Men perpetrate the violence, of any kind, at ridiculously higher rates than women
(...although as one small sad caveat, the last decade, women have been switching from 'economic or moral' crimes to more violent ones)

regards

Mike

Ian B
01-06-2014, 12:38 AM
Well, as someone who works directly with criminals in both an operational role now, and a high end treatment modality previously, I can tell you that real world stats tell us to be very careful with any study that denotes 'who did what' in domestic violence as being equivalent between the genders!

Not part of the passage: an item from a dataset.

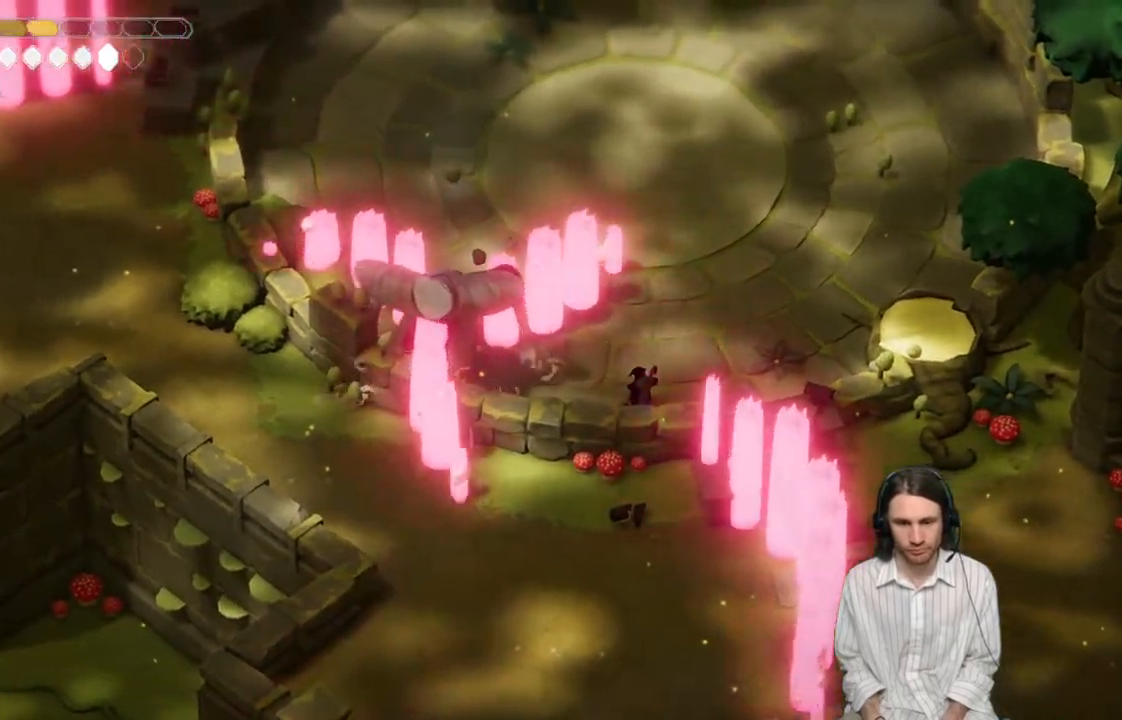
{"buttons": [], "left_stick": "right", "right_stick": "center", "events": [[67, "L2", "up"], [200, "left_stick", "right"]]}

Both research and practical experience tell us overwhelmingly that power and control issues are at the root of domestic violence. and men are overwhelmingly the perpetrator...period...any research that tries to claim differently is BS

-do the women hit back...yes some do
-do some women start the conflict on any given day (to get the tension phase over with as its easier to take the beating then anticipate it)-some do
-are women sometimes the Domestic violence perpetrator-yes, sometimes
BUT
the vast majority of domestic violence cases, be it physical, psychological, sexual (or any combination of the 3 forms of abuse), have men as the true perpetrator, or in some cases, should I say predator

the most telling stat I can probably give is the bed ratio, which literally tells you how society actually deals with the violence....my institution has 5 beds reserved for females and 130 for males
-back in the 90's when it was a treatment only facility (substance abuse, anger management and domestic violence) there were 6 female treatment beds and 80 for men
-these numbers are roughly accurate for all Canadian prisons and jails and I'm pretty sure they are true for US, Britain and Australian facilities

Men perpetrate the violence, of any kind, at ridiculously higher rates than women
(...although as one small sad caveat, the last decade, women have been switching from 'economic or moral' crimes to more violent ones)

regards

Mike

Also having been involved in law enforcement for over thirty years, I agree with Mike as the situation is the same in Australia. It's a sad fact of life that some women will take the beatings as being part of life, and never complain. Men who assault women are beneath contempt imo.

Ezana
01-06-2014, 04:33 PM
Nuadha, the general differences between men and women can be discussed in another thread, but this one is specifically for the size of the brain as it relates to intelligence. If you want to discuss gender differences, feel free to make a new thread for that discussion.